Evidence for PTEN-independent Akt activation and Akt-independent p27(Kip1) expression in advanced bladder cancer.

In the treatment of advanced bladder cancer (BC), attention has recently focused on small molecule therapy concerning EGFR and the downstream Akt signalling pathway. Cellular deregulation processes are poorly understood, and biological determinants for the selection of therapy and monitoring are currently not available. The proteins PTEN, p-Akt and p27(Kip1) are suggested to be potentially significant biomarkers of Akt signalling. In this study, we investigated the expression of these proteins in advanced BC. PTEN, p-Akt and p27(Kip1) expression was determined immunohistochemically in 86 T2-4 BC specimens using a tissue microarray technique. Staining was documented with regard to intensity, cellular frequency and a multiplied staining score. Staining characteristics of the three proteins were correlated by regression analysis with the parameters of tumour stage and grade. A positive correlation was observed in the expression scores of PTEN and p-Akt, p-Akt and p27(Kip1) as well as PTEN and p27(Kip1) (p<0.02 for all combinations). The positive correlation between PTEN and p-Akt resulted mainly due to the strong correlation of PTEN intensity with p-Akt (p=0.0003 and p=0.0006 to p-Akt frequency and intensity, respectively).
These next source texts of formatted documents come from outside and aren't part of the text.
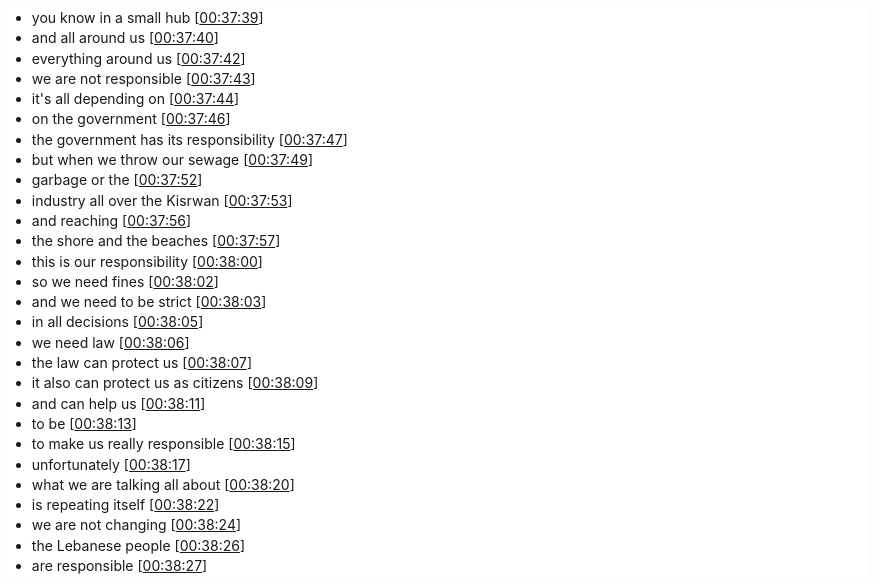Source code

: *  you know in a small hub [[00:37:39](https://www.youtube.com/watch?v=yCHmPe3zhGc&t=2259.12s)]
*  and all around us [[00:37:40](https://www.youtube.com/watch?v=yCHmPe3zhGc&t=2260.16s)]
*  everything around us [[00:37:42](https://www.youtube.com/watch?v=yCHmPe3zhGc&t=2262.16s)]
*  we are not responsible [[00:37:43](https://www.youtube.com/watch?v=yCHmPe3zhGc&t=2263.16s)]
*  it's all depending on [[00:37:44](https://www.youtube.com/watch?v=yCHmPe3zhGc&t=2264.16s)]
*  on the government [[00:37:46](https://www.youtube.com/watch?v=yCHmPe3zhGc&t=2266.16s)]
*  the government has its responsibility [[00:37:47](https://www.youtube.com/watch?v=yCHmPe3zhGc&t=2267.16s)]
*  but when we throw our sewage [[00:37:49](https://www.youtube.com/watch?v=yCHmPe3zhGc&t=2269.16s)]
*  garbage or the [[00:37:52](https://www.youtube.com/watch?v=yCHmPe3zhGc&t=2272.16s)]
*  industry all over the Kisrwan [[00:37:53](https://www.youtube.com/watch?v=yCHmPe3zhGc&t=2273.16s)]
*  and reaching [[00:37:56](https://www.youtube.com/watch?v=yCHmPe3zhGc&t=2276.16s)]
*  the shore and the beaches [[00:37:57](https://www.youtube.com/watch?v=yCHmPe3zhGc&t=2277.16s)]
*  this is our responsibility [[00:38:00](https://www.youtube.com/watch?v=yCHmPe3zhGc&t=2280.16s)]
*  so we need fines [[00:38:02](https://www.youtube.com/watch?v=yCHmPe3zhGc&t=2282.16s)]
*  and we need to be strict [[00:38:03](https://www.youtube.com/watch?v=yCHmPe3zhGc&t=2283.16s)]
*  in all decisions [[00:38:05](https://www.youtube.com/watch?v=yCHmPe3zhGc&t=2285.16s)]
*  we need law [[00:38:06](https://www.youtube.com/watch?v=yCHmPe3zhGc&t=2286.16s)]
*  the law can protect us [[00:38:07](https://www.youtube.com/watch?v=yCHmPe3zhGc&t=2287.16s)]
*  it also can protect us as citizens [[00:38:09](https://www.youtube.com/watch?v=yCHmPe3zhGc&t=2289.2s)]
*  and can help us [[00:38:11](https://www.youtube.com/watch?v=yCHmPe3zhGc&t=2291.2s)]
*  to be [[00:38:13](https://www.youtube.com/watch?v=yCHmPe3zhGc&t=2293.2s)]
*  to make us really responsible [[00:38:15](https://www.youtube.com/watch?v=yCHmPe3zhGc&t=2295.2s)]
*  unfortunately [[00:38:17](https://www.youtube.com/watch?v=yCHmPe3zhGc&t=2297.2s)]
*  what we are talking all about [[00:38:20](https://www.youtube.com/watch?v=yCHmPe3zhGc&t=2300.2s)]
*  is repeating itself [[00:38:22](https://www.youtube.com/watch?v=yCHmPe3zhGc&t=2302.2s)]
*  we are not changing [[00:38:24](https://www.youtube.com/watch?v=yCHmPe3zhGc&t=2304.2s)]
*  the Lebanese people [[00:38:26](https://www.youtube.com/watch?v=yCHmPe3zhGc&t=2306.2s)]
*  are responsible [[00:38:27](https://www.youtube.com/watch?v=yCHmPe3zhGc&t=2307.2s)]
A positive correlation between p-Akt and p27(Kip1) was noted for p-Akt frequency as well as intensity (p<0.05 for all combinations). The positive correlation between PTEN and p27(Kip1) resulted due to the correlation of PTEN intensity alone with p27(Kip1) (p<0.03 for p27(Kip1) frequency and intensity), whereas no significance was noted for PTEN frequency. No correlation was found between T or G and expression of the proteins. However, activation of Akt in BC is known to occur independently of PTEN protein loss and appears not to cause a decrease of p27(Kip1). However, a direct regulatory impact of PTEN on p27(Kip1) was found. PTEN intensity, rather than frequency, appears to be a superior biomarker. These results may provide information to support research into protein profiling-predicted targeted therapy for BC. Correlations to benign urothelium, superficial BC specimens and follow-up data remain to be investigated.